The Server is the main destionation for all Blick events. The Server is responsible for aggregating event data, presenting data, and issuing alerts based on that data.

The server should also receive some node information from Agents which can be used to pull a node classification from a Puppet master or Chef server. Ideally, the Server would be able to present automatic checks and alerts based on what is presented in the node's classification. For example, if a service { 'httpd': ensure => running, } is defined in the node's [Puppet] resource graph then the Server should automatically alert if the httpd process is not running.

Agent

The Agent's sole responsibility is to publish events via a ZeroMQ socket to the Server, or a Relay.

The Agent should be primarily event driven, allowing multiple sources of events, e.g.:

  • System-level: Provided by dbus or Kernel uevents (TBD)
  • Process-level: Provided by systemd to dbus

For non-evented data (/proc related events, non-standard process events) a polling loop should exist in the Agent, but this should not be the default mechanism for event acquisition.

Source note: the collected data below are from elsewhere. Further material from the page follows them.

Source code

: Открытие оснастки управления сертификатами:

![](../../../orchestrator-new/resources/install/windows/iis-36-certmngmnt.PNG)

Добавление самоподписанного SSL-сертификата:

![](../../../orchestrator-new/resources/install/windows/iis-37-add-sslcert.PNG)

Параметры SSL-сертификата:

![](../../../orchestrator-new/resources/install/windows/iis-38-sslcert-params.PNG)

It's currently unclear where application/process-level data, such as JMX, should be gathered from. This might make sense to live in the Agent, or the Relay.

Agent Design

                      +--------+                                                              
                      | ZeroMQ |                                                              
                      +--------+                                                              
                       ^                                                                      
                       |                                                                      
                       |                                                                      
+---------+     +------+----+           +-----------------+                                   
|Main loop|     | Publisher |<----------+ Process Monitor |                                   
+---------+     +-----------+           |   (listener)    |<--------- systemd/dbus            
                     ^ ^ ^ ^            +-----------------+                                   
                     | | | |                                                                  
                     | | | |           +--------------------+                                 
                     | | | +-----------+ Filesystem Monitor |<------- inotify/kqueue          
                     | | |             |    (listener)      |                                 
    +------------+   | | |             +--------------------+                                 
    | Heartbeat  +---+ | |                                                                    
    | (observer) |     | |                +---------------+                                   
    +------------+     | |                | MySQL Slow    |                                   
                       | +----------------+ Query Monitor |<--------- inotify/kqueue file-read
  +--------------+     |                  |  (listener)   |                                   
  | Disk Monitor +-----+                  +---------------+                                   
  |  (observer)  |                                                                            
  +--------------+                                                                            
Listeners

Listeners are evented entities within the agent, in order for a monitor to act as a listener it must receive events from some external source on the system being monitored.

Unless otherwise required, all monitors should be listeners by default.

Observers

Observers are all polling/interval based monitors that the agent will run in a separate thread.

Statsd

The intended purpose of the Statsd daemon is to provide application-based monitoring and alerting. Blick should not replace Graphite but by using the Blick Statsd server as the destination of Graphite events, Blick can get a side-channel of these events and provide alerts based on their values.

Relay

The Relay is more of a planned addition to help Blick scale. The Relay sitting at the top of a rack, siphoning events from Agents as well as SNMP providers into the Server would provide a more scalable means of data aggregation.